--- TRY IT ---
Go through the material below and count the lines in which the word "params" occurs; the only output is the number.

^^^^

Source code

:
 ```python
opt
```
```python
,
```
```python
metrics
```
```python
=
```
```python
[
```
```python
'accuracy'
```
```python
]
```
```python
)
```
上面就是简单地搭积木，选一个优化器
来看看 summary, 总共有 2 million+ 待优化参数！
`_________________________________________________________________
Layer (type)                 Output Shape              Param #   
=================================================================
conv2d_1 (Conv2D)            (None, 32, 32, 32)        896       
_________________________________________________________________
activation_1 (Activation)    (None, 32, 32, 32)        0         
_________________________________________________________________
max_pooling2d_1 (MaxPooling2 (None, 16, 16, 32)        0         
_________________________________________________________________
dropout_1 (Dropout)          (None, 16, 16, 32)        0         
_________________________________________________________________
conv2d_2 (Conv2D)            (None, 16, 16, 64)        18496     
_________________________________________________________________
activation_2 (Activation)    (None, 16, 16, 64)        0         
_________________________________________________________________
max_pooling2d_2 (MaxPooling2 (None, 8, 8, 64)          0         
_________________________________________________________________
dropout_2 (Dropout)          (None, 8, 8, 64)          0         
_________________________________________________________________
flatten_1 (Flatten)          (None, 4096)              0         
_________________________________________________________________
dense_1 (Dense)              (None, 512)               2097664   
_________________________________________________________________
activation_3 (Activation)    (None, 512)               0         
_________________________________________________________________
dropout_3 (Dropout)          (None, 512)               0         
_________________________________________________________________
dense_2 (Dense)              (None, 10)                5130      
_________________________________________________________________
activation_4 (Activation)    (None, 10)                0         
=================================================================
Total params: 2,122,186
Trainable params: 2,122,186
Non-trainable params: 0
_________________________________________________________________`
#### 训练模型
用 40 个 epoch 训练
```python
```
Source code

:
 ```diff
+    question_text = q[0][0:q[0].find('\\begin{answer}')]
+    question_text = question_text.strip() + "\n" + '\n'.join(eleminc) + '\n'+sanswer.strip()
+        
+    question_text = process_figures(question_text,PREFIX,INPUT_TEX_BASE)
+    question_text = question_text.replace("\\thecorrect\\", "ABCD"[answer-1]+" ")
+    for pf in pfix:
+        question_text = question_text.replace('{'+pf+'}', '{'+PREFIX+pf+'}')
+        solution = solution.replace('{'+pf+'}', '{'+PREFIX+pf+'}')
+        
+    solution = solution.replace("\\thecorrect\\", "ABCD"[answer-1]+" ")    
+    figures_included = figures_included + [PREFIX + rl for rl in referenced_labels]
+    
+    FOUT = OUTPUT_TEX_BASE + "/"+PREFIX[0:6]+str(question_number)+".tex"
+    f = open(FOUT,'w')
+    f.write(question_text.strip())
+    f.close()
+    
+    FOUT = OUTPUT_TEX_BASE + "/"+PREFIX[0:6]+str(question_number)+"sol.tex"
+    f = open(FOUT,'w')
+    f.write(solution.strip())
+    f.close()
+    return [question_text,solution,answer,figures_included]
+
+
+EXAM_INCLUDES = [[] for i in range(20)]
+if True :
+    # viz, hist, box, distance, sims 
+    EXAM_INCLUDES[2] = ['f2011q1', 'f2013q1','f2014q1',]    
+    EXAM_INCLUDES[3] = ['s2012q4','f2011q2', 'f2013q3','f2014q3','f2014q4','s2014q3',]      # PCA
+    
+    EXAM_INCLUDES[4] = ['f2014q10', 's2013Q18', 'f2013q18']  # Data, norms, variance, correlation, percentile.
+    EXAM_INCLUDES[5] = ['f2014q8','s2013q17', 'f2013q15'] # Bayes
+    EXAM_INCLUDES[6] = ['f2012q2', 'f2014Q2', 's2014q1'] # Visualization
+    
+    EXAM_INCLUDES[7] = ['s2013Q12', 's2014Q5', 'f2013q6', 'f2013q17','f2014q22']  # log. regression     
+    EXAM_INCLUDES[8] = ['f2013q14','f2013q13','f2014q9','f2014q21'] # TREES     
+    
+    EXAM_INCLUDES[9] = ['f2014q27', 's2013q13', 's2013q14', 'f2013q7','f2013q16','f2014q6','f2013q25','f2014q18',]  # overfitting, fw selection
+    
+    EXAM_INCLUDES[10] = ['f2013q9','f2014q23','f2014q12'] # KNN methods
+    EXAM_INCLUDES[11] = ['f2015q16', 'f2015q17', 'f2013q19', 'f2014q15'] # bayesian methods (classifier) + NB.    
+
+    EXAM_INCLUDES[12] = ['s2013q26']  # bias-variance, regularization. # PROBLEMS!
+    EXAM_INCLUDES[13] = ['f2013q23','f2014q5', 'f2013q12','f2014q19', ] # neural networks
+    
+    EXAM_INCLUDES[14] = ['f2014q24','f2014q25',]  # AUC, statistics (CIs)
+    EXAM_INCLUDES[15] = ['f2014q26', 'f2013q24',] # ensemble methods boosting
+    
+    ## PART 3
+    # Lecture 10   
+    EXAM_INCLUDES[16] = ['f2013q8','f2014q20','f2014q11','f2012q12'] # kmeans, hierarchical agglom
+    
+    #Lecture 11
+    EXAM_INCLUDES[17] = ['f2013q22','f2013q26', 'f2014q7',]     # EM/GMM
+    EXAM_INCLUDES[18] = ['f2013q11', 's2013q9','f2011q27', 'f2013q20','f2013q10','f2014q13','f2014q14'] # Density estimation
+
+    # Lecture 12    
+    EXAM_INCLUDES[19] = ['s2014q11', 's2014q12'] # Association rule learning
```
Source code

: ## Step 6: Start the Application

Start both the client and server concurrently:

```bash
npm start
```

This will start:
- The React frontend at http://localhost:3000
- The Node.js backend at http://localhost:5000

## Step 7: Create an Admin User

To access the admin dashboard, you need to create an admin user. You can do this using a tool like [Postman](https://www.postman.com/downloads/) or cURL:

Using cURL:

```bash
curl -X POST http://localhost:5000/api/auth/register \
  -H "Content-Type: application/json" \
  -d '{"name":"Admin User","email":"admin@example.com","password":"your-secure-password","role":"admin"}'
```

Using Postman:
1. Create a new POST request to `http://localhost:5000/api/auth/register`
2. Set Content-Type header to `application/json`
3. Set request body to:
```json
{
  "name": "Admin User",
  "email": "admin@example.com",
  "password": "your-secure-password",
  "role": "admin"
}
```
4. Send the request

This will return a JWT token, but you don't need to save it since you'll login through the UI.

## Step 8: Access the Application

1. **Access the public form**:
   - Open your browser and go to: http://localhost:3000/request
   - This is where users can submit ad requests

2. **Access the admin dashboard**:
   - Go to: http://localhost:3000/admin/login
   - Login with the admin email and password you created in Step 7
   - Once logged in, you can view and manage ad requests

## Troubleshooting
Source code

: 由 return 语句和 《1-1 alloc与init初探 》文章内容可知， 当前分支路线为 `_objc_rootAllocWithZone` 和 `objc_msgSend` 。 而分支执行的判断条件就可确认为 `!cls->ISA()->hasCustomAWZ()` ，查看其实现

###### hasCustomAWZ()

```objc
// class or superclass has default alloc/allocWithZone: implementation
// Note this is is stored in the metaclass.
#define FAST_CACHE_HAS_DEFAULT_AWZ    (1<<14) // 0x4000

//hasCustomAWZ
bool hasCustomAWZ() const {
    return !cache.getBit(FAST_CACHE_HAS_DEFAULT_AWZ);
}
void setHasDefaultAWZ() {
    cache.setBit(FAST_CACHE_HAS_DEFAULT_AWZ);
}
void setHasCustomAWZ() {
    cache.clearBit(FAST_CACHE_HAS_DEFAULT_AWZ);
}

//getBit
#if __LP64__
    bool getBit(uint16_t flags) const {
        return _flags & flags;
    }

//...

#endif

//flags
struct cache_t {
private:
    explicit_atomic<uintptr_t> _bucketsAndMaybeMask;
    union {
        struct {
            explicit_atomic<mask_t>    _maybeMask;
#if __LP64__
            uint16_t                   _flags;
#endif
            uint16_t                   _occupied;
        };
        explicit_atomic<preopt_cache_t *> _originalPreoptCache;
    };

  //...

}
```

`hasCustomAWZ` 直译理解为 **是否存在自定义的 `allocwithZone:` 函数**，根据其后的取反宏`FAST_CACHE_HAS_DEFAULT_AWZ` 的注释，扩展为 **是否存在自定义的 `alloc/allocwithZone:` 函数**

^^^^

--- RESULT ---
3